* **TASK DIRECTIONS**: Look below. Copy each line that has "transformation" in it.

* **Stored items from a collection**:

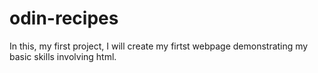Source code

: # odin-recipes
In this, my first project, I will create my firtst webpage demonstrating my basic skills involving html.
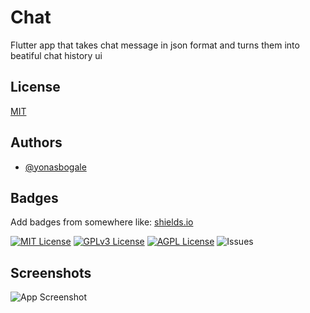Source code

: # Chat

Flutter app that takes chat message in json format and turns them into beatiful chat history ui

## License

[MIT](https://choosealicense.com/licenses/mit/)


## Authors

- [@yonasbogale](https://www.github.com/yomnasbogale)


## Badges

Add badges from somewhere like: [shields.io](https://shields.io/)

[![MIT License](https://img.shields.io/badge/License-MIT-green.svg)](https://choosealicense.com/licenses/mit/)
[![GPLv3 License](https://img.shields.io/badge/License-GPL%20v3-yellow.svg)](https://opensource.org/licenses/)
[![AGPL License](https://img.shields.io/badge/license-AGPL-blue.svg)](http://www.gnu.org/licenses/agpl-3.0)
![Issues](https://img.shields.io/github/issues/babe-saleh-mahfoud/chat)
## Screenshots

![App Screenshot](https://via.placeholder.com/468x300?text=App+Screenshot+Here)
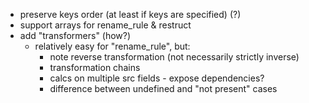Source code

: * preserve keys order (at least if keys are specified) (?)
* support arrays for rename_rule & restruct
* add "transformers" (how?)
	* relatively easy for "rename_rule", but:
		* note reverse transformation (not necessarily strictly inverse)
		* transformation chains
		* calcs on multiple src fields - expose dependencies?
		* difference between undefined and "not present" cases
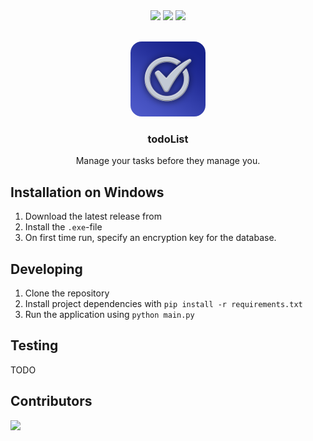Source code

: <div align="center">
    <img src="https://img.shields.io/badge/python-3776AB?style=for-the-badge&logo=python&logoColor=white">
    <img src="https://img.shields.io/badge/PyQt6-41CD52?style=for-the-badge&logo=qt&logoColor=white">
    <img src="https://img.shields.io/badge/sqlite-003B57?style=for-the-badge&logo=sqlite&logoColor=white">
</div>

<br />

<p align="center">
    <img src="icon.png" alt="Logo" width="120" height="120" style="border-radius:15%;">
    <h3 align="center">todoList</h3>
    <p align="center">Manage your tasks before they manage you.</p>
</p>

## Installation on Windows

1. Download the latest release from 
2. Install the `.exe`-file
3. On first time run, specify an encryption key for the database.

## Developing

1. Clone the repository
2. Install project dependencies with `pip install -r requirements.txt`
3. Run the application using `python main.py`

## Testing

TODO

## Contributors

<a href="https://github.com/Kuuhhl/todoList/graphs/contributors">
    <img src="https://contrib.rocks/image?repo=Kuuhhl/todoList" />
</a>
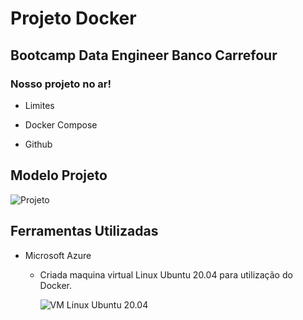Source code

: # Projeto Docker 



## Bootcamp Data Engineer Banco Carrefour

### Nosso projeto no ar!

- Limites

- Docker Compose

- Github



## Modelo Projeto

![Projeto](https://i.loli.net/2021/07/15/CzBcDsbNfWYQTSq.png)



## Ferramentas Utilizadas 



- Microsoft Azure 

  - Criada maquina virtual Linux Ubuntu 20.04 para utilização do Docker.

    ![VM Linux Ubuntu 20.04](https://i.loli.net/2021/07/15/zCuiyNtwrjvHeYl.png)
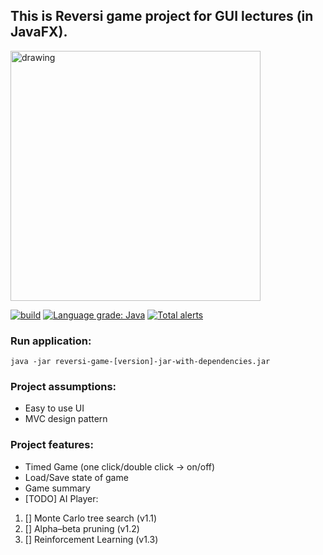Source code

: ## This is Reversi game project for GUI lectures (in JavaFX).

<img src="reversi-game/src/main/resources/reversi.gif" alt="drawing" width="400"/>

[![build](https://github.com/yacotaco/Reversi/workflows/build/badge.svg)](https://github.com/yacotaco/Reversi/actions?query=workflow%3Abuild)
[![Language grade: Java](https://img.shields.io/lgtm/grade/java/g/yacotaco/Reversi.svg?logo=lgtm&logoWidth=18)](https://lgtm.com/projects/g/yacotaco/Reversi/context:java)
[![Total alerts](https://img.shields.io/lgtm/alerts/g/yacotaco/Reversi.svg?logo=lgtm&logoWidth=18)](https://lgtm.com/projects/g/yacotaco/Reversi/alerts/)

### Run application:
  `java -jar reversi-game-[version]-jar-with-dependencies.jar`

### Project assumptions:

 * Easy to use UI
 * MVC design pattern

 ### Project features:
 
 * Timed Game (one click/double click -> on/off)
 * Load/Save state of game
 * Game summary
 * [TODO] AI Player:
  1. [] Monte Carlo tree search (v1.1)
  2. [] Alpha–beta pruning (v1.2)
  3. [] Reinforcement Learning (v1.3)
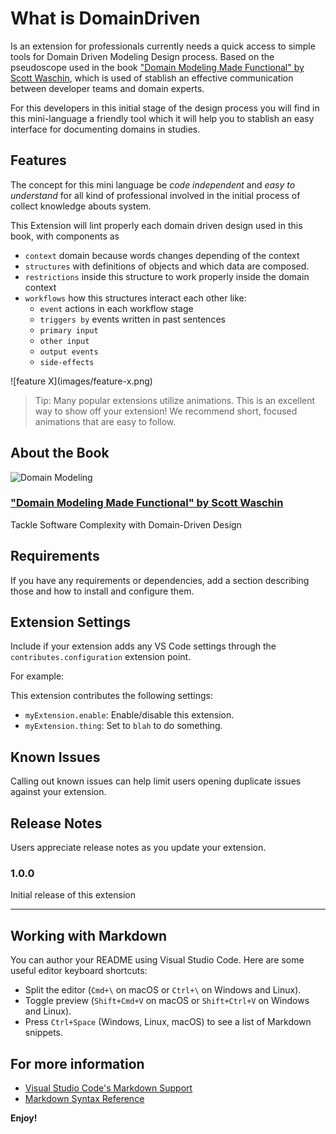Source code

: # What is DomainDriven

Is an extension for professionals currently needs a quick access to simple tools for
Domain Driven Modeling Design process. Based on the pseudoscope used in the book
["Domain Modeling Made Functional" by Scott Waschin](https://pragprog.com/titles/swdddf/domain-modeling-made-functional/),
which is used of stablish an effective communication between developer teams and domain
experts.

For this developers in this initial stage of the design process you will find in this
mini-language a friendly tool which it will help you to stablish an easy interface for
documenting domains in studies.

## Features

The concept for this mini language be _code independent_ and _easy to understand_ for all
kind of professional involved in the initial process of collect knowledge abouts system.

This Extension will lint properly each domain driven design used in this book, with
components as

- `context` domain because words changes depending of the context
- `structures` with definitions of objects and which data are composed.
- `restrictions` inside this structure to work properly inside the domain context
- `workflows` how this structures interact each other like:
  - `event` actions in each workflow stage
  - `triggers by` events written in past sentences
  - `primary input`
  - `other input`
  - `output events`
  - `side-effects`

\!\[feature X\]\(images/feature-x.png\)

> Tip: Many popular extensions utilize animations. This is an excellent way to show off
> your extension! We recommend short, focused animations that are easy to follow.

## About the Book

![Domain Modeling ](https://pragprog.com/titles/swdddf/domain-modeling-made-functional/swdddf_hu6d5b8b63a4954cb696e89b39f929331b_660103_375x0_resize_q75_box.jpg)

### ["Domain Modeling Made Functional" by Scott Waschin](https://pragprog.com/titles/swdddf/domain-modeling-made-functional/)

Tackle Software Complexity with Domain-Driven Design

## Requirements

If you have any requirements or dependencies, add a section describing those and how to
install and configure them.

## Extension Settings

Include if your extension adds any VS Code settings through the
`contributes.configuration` extension point.

For example:

This extension contributes the following settings:

- `myExtension.enable`: Enable/disable this extension.
- `myExtension.thing`: Set to `blah` to do something.

## Known Issues

Calling out known issues can help limit users opening duplicate issues against your
extension.

## Release Notes

Users appreciate release notes as you update your extension.

### 1.0.0

Initial release of this extension

---

## Working with Markdown

You can author your README using Visual Studio Code. Here are some useful editor keyboard
shortcuts:

- Split the editor (`Cmd+\` on macOS or `Ctrl+\` on Windows and Linux).
- Toggle preview (`Shift+Cmd+V` on macOS or `Shift+Ctrl+V` on Windows and Linux).
- Press `Ctrl+Space` (Windows, Linux, macOS) to see a list of Markdown snippets.

## For more information

- [Visual Studio Code's Markdown Support](http://code.visualstudio.com/docs/languages/markdown)
- [Markdown Syntax Reference](https://help.github.com/articles/markdown-basics/)

**Enjoy!**
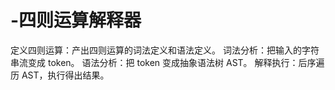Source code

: # -四则运算解释器

定义四则运算：产出四则运算的词法定义和语法定义。
词法分析：把输入的字符串流变成 token。
语法分析：把 token 变成抽象语法树 AST。
解释执行：后序遍历 AST，执行得出结果。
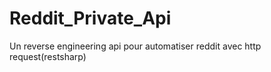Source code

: # Reddit_Private_Api
Un reverse engineering api pour automatiser reddit avec http request(restsharp)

* **YOUR SOLUTION**:
		* note reverse transformation (not necessarily strictly inverse)
		* transformation chains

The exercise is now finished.